Tuesday, October 13, 2009

Be Natural and Use Your Head


Now That I'm officially over the hill, I just can't believe how utterly blind I was as a young man. So many things that were hidden from me when I was younger are clear to me now. It is most powerfully true in my spiritual life. But it is also true for my family life, my professional life and even to my return to magic.
For example, I have owned Jean Hugard’s “Expert Card Technique” for 30 years. It is an essential book to be sure. But perhaps the best part is the last 3% of the book. There are several essays on misdirection, humor, presentation and the like that are gold. When the author speaks of the greats of magic he has these words: “…it is not the tricks they perform that are important, so much as the illusion they create about themselves”.


Hugard goes on to instruct the reader on the proper attitude and discipline required to become a respected and well-loved artist rather than just a guy that does tricks. Gold I tell you! As a young man I entirely ignored this section of the book. “Words”, I thought. “The dusty old fashioned words of a dead guy”. Then I’d continue riffling through the pages. “Tricks” I would have thought, “Must find more tricks”.


Another good example is chapter 2 of “The Dai Vernon Book of Magic”. “USE YOUR HEAD” The Professor instructs. Even when someone sat me down and handed wisdom to me on a crystal plate, I quickly forgot what little I listened to.


Case in point, I knew master magician Jim Cellini for a short time. He had great wisdom and advice for me. Unfortunately his gems and pearls bounced right off my knuckleheaded bean and fell to the floor like rejected pixie dust. One day at my job a young lady I worked with told me she was at a club owned by Cellini. She then told me about a visiting guest of the owner. "He was a funny old man with an accent". She said he was standing up on a chair doing a rope trick. “I was afraid he would fall off the chair” she said. “He was really funny, and the best magician I’ve ever seen”! “Dear God in Heaven” I thought, “Was his name…Slydini”?

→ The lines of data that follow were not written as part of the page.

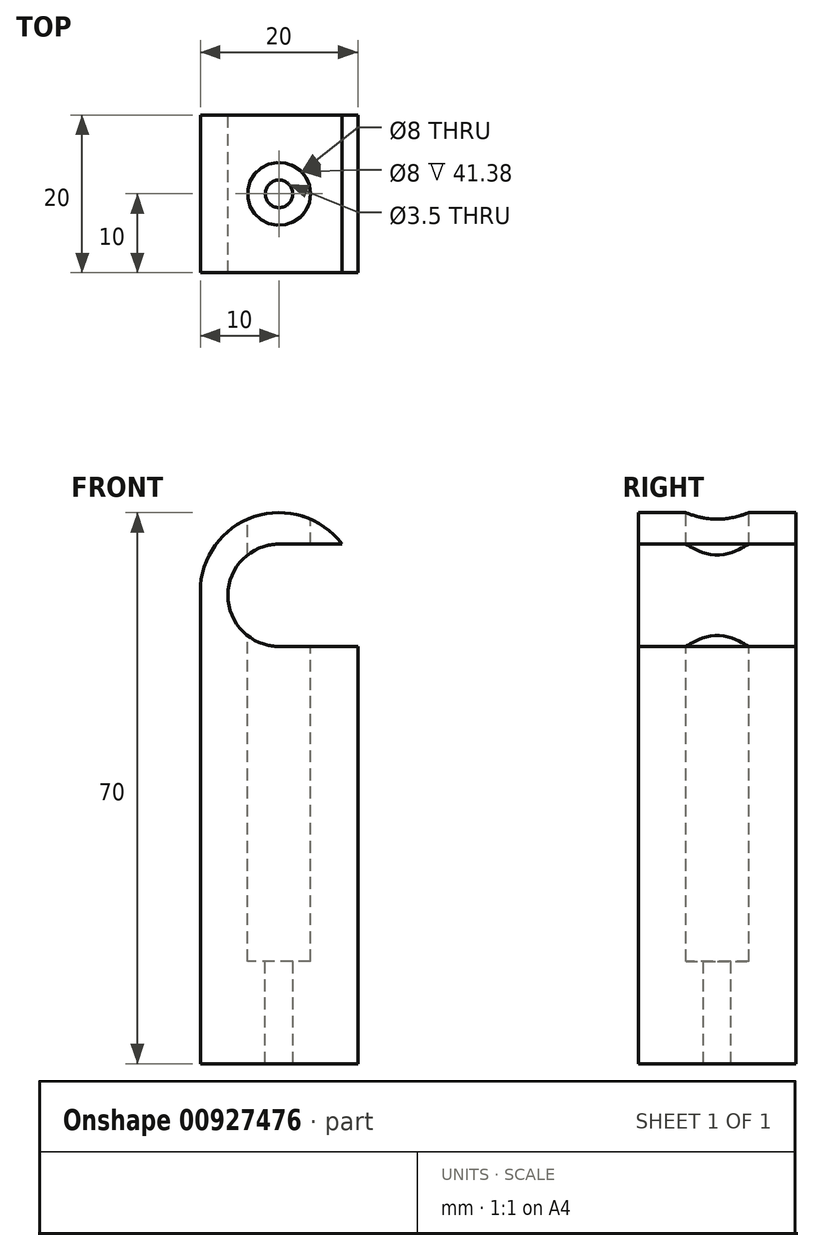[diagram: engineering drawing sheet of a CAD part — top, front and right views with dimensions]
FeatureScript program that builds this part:
annotation { "Feature Type Name" : "Feature", "Feature Type Description" : "" }
export const myFeature = defineFeature(function(context is Context, id is Id, definition is map)
    precondition{}
    {
        {
            var Q0;
            Q0=qCreatedBy(makeId("Front.planeOp"),FACE);
            var sketch = newSketch(context, id + "F0", { "sketchPlane" : qUnion([Q0])});
            skLineSegment(sketch, "E0", {"start": v(-10, 60) * mm, "end": v(-10, 0) * mm});
            skLineSegment(sketch, "E1", {"start": v(-10, 0) * mm, "end": v(10, 0) * mm});
            skLineSegment(sketch, "E2", {"start": v(10, 0) * mm, "end": v(10, 60) * mm});
            skArc(sketch, "E3", {"start": v(10, 60) * mm, "mid": v(0, 70) * mm, "end": v(-10, 60) * mm});
            skSolve(sketch);
        }
        {
            var Q0;
            Q0 = qSketchRegion(id + "F0", true);
            extrude(context, id + "F1", {"entities" : qUnion([Q0]), "depth" : 10 * mm, "offsetDistance" : 25 * mm, "hasSecondDirection" : true, "secondDirectionOppositeDirection" : true, "secondDirectionDepth" : 10 * mm});
        }
        {
            var Q0;
            Q0=makeQuery(id+"F1.opExtrude","CAP_FACE",FACE,{"disambiguationData":[OSD([sQuery(id+"F0.wireOp",EDGE,"E0"),sQuery(id+"F0.wireOp",EDGE,"E1"),sQuery(id+"F0.wireOp",EDGE,"E2"),sQuery(id+"F0.wireOp",EDGE,"E3")])],"isStart":true});
            var sketch = newSketch(context, id + "F2", { "sketchPlane" : qUnion([Q0])});
            skArc(sketch, "E4", {"start": v(0, 53) * mm, "mid": v(6.5, 59.5) * mm, "end": v(0, 66) * mm});
            skLineSegment(sketch, "E5", {"start": v(0, 53) * mm, "end": v(-10, 53) * mm});
            skLineSegment(sketch, "E6", {"start": v(-10, 53) * mm, "end": v(-10, 66) * mm});
            skLineSegment(sketch, "E7", {"start": v(-10, 66) * mm, "end": v(0, 66) * mm});
            skSolve(sketch);
        }
        {
            var Q0;
            {var subQ5=sQuery(id+"F2.wireOp",EDGE,"E4");Q0=makeQuery(id+"F2.imprint","IMPRINT",FACE,{"disambiguationData":[TD([[makeQuery(id+"F2.imprint","IMPRINT",EDGE,{"derivedFrom":subQ5}),1.0]])]});}
            var Q1;
            Q1=makeQuery(id+"F1.opExtrude","CAP_FACE",FACE,{"disambiguationData":[OSD([sQuery(id+"F0.wireOp",EDGE,"E0"),sQuery(id+"F0.wireOp",EDGE,"E1"),sQuery(id+"F0.wireOp",EDGE,"E2"),sQuery(id+"F0.wireOp",EDGE,"E3")])],"isStart":false});
            extrude(context, id + "F3", {"entities" : qUnion([Q0]), "operationType" : NewBodyOperationType.REMOVE, "endBound" : BoundingType.UP_TO_SURFACE, "oppositeDirection" : true, "depth" : 25 * mm, "endBoundEntityFace" : qUnion([Q1]), "offsetDistance" : 25 * mm});
        }
        {
            var Q0;
            Q0=makeQuery(id+"F3.boolean.opBoolean","COPY",FACE,{"derivedFrom":makeQuery(id+"F3.opExtrude","SWEPT_FACE",FACE,{"disambiguationData":[OSD([sQuery(id+"F2.wireOp",EDGE,"E5")])]})});
            var sketch = newSketch(context, id + "F4", { "sketchPlane" : qUnion([Q0])});
            skCircle(sketch, "E8", {"center": v(0, 0) * mm, "radius": 4 * mm});
            skSolve(sketch);
        }
        {
            var Q0;
            Q0 = qSketchRegion(id + "F4", true);
            var Q1;
            Q1=makeQuery(id+"F1.opExtrude","SWEPT_FACE",FACE,{"disambiguationData":[OSD([sQuery(id+"F0.wireOp",EDGE,"E3")])]});
            extrude(context, id + "F5", {"entities" : qUnion([Q0]), "operationType" : NewBodyOperationType.REMOVE, "oppositeDirection" : true, "depth" : 40 * mm, "offsetDistance" : 25 * mm, "hasSecondDirection" : true, "secondDirectionBound" : SecondDirectionBoundingType.UP_TO_SURFACE, "secondDirectionOppositeDirection" : false, "secondDirectionDepth" : 25 * mm, "secondDirectionBoundEntityFace" : qUnion([Q1])});
        }
        {
            var Q0;
            {var subQ0=sQuery(id+"F4.wireOp",EDGE,"E8");var subQ1=makeQuery(id+"F3.boolean.opBoolean","COPY",EDGE,{"derivedFrom":makeQuery(id+"F3.opExtrude","SWEPT_EDGE",EDGE,{"disambiguationData":[OSD([sQuery(id+"F2.wireOp",EDGE,"E4"),sQuery(id+"F2.wireOp",EDGE,"E5")])]})});var subQ2=makeQuery(id+"F4.imprint","INTERSECT",VERTEX,{"disambiguationData":[OD(0.0)],"derivedFrom":[subQ1,subQ0]});Q0=makeQuery(id+"F5.boolean.opBoolean","COPY",FACE,{"derivedFrom":makeQuery(id+"F5.opExtrude","CAP_FACE",FACE,{"disambiguationData":[OSD([subQ0]),topologyDisambiguationEdgeConnected([makeQuery(id+"F4.imprint","IMPRINT",EDGE,{"disambiguationData":[TD([[subQ2,-1.0]])],"derivedFrom":subQ0})])],"isStart":false})});}
            var sketch = newSketch(context, id + "F6", { "sketchPlane" : qUnion([Q0])});
            skPoint(sketch, "E9", {"position": v(0, 0) * mm});
            skSolve(sketch);
        }
        {
            var Q0;
            Q0=sQuery(id+"F6.wireOp",VERTEX,"E9");
            var Q1;
            Q1=makeQuery(id+"F1.opExtrude","SWEPT_BODY",BODY,{"disambiguationData":[OSD([sQuery(id+"F0.wireOp",EDGE,"E0"),sQuery(id+"F0.wireOp",EDGE,"E1"),sQuery(id+"F0.wireOp",EDGE,"E2"),sQuery(id+"F0.wireOp",EDGE,"E3")])]});
            hole(context, id + "F7", {"style" : HoleStyle.SIMPLE, "endStyle" : HoleEndStyle.THROUGH, "holeDiameter" : 3.5 * mm, "majorDiameter" : 5 * mm, "isTappedThrough" : true, "tappedDepth" : 12 * mm, "tapClearance" : 3, "locations" : qUnion([Q0]), "scope" : qUnion([Q1])});
        }
    });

“Yes” she said, “That’s it”. (Insert foul expletive here). If I had been paying attention to my life I could have spent the night sitting across the table and learning from TONY SLYDINI! One on one with the Grand Master of close up magic! And where was I instead? I was out with my drinking buddies. No doubt dropping tequila shots, releasing many yahoos and chasing women. A waste of time, money and energy on pointless revelry and foolishness. Say the words with me now... “Owha…Tafool…Iyam”…I have a permanent divot in my left buttock from 20 years of kicking myself in the ass!

I’m just grateful that today I have a little more sense. Because of my attention to the “dusty old words of dead (and living) magicians” My present (third) incarnation as a magician has so far been successful. Last week’s presentation of the Page/Cellini color changing handkerchief routine exemplifies my point. I heartily took the advice of Cellini, Hugard, Tarbell, LePaul and countless others including my newest hero Patrick Page. Mr. Page says…”Magic should be a performance. Otherwise it’s just a dry technical demonstration. So learn six tricks, practice them well and go out there and perform them!” I love this guy! So I followed the advice of the masters. My practice and confidence were such that I was able to focus on the audience and my by play with them instead of “pulling off a sleight”. I learned this from “The Importance of the Inconsequential” Hugard (Page 444), and From Dai Vernon, whose battle cry is..."Be Natural".
This is new and exciting to me. Instead of watching my hands and worring, I was watching the smiles of the audience. There was joy in what I was doing because I was free perform the routine as though it was really magic. I could focus on my presentation persona like never before. And now that I can see it, I can develop it. The handkerchief routine could stand a bit of polish and refinement, but was very successful. But the bonus is even better. That is, I am now beginning to understand what Jim Cellini was trying to tell me long ago. I now understand how to move beyond the level of one who indulges in hoodwinkeries to the level of “artist”. This is my goal. It’s a lot more work. But the payoff is priceless. Will I ever get to that level? If I don’t, it won’t be for lack of trying.




The Passages on the mystique of magic from Hugard, Tarbell, Vernon or any other quality book on magic are often just as valuable as any of the effects therein. Such essays teach how to turn an ordinary trick into a miracle. They also show ways to influence how an audience responds to and remembers the magician long after the tricks are forgotten. I am taking the time and relishing the words of the Masters. I am learning now what I was not ready to learn as a young man. Be natural and use your head. Great advice for anything worth doing. The masters speak their wisdom. I will continue to listen with enthusiasm.

As with so many aspects of my life, I was blind, and now I see.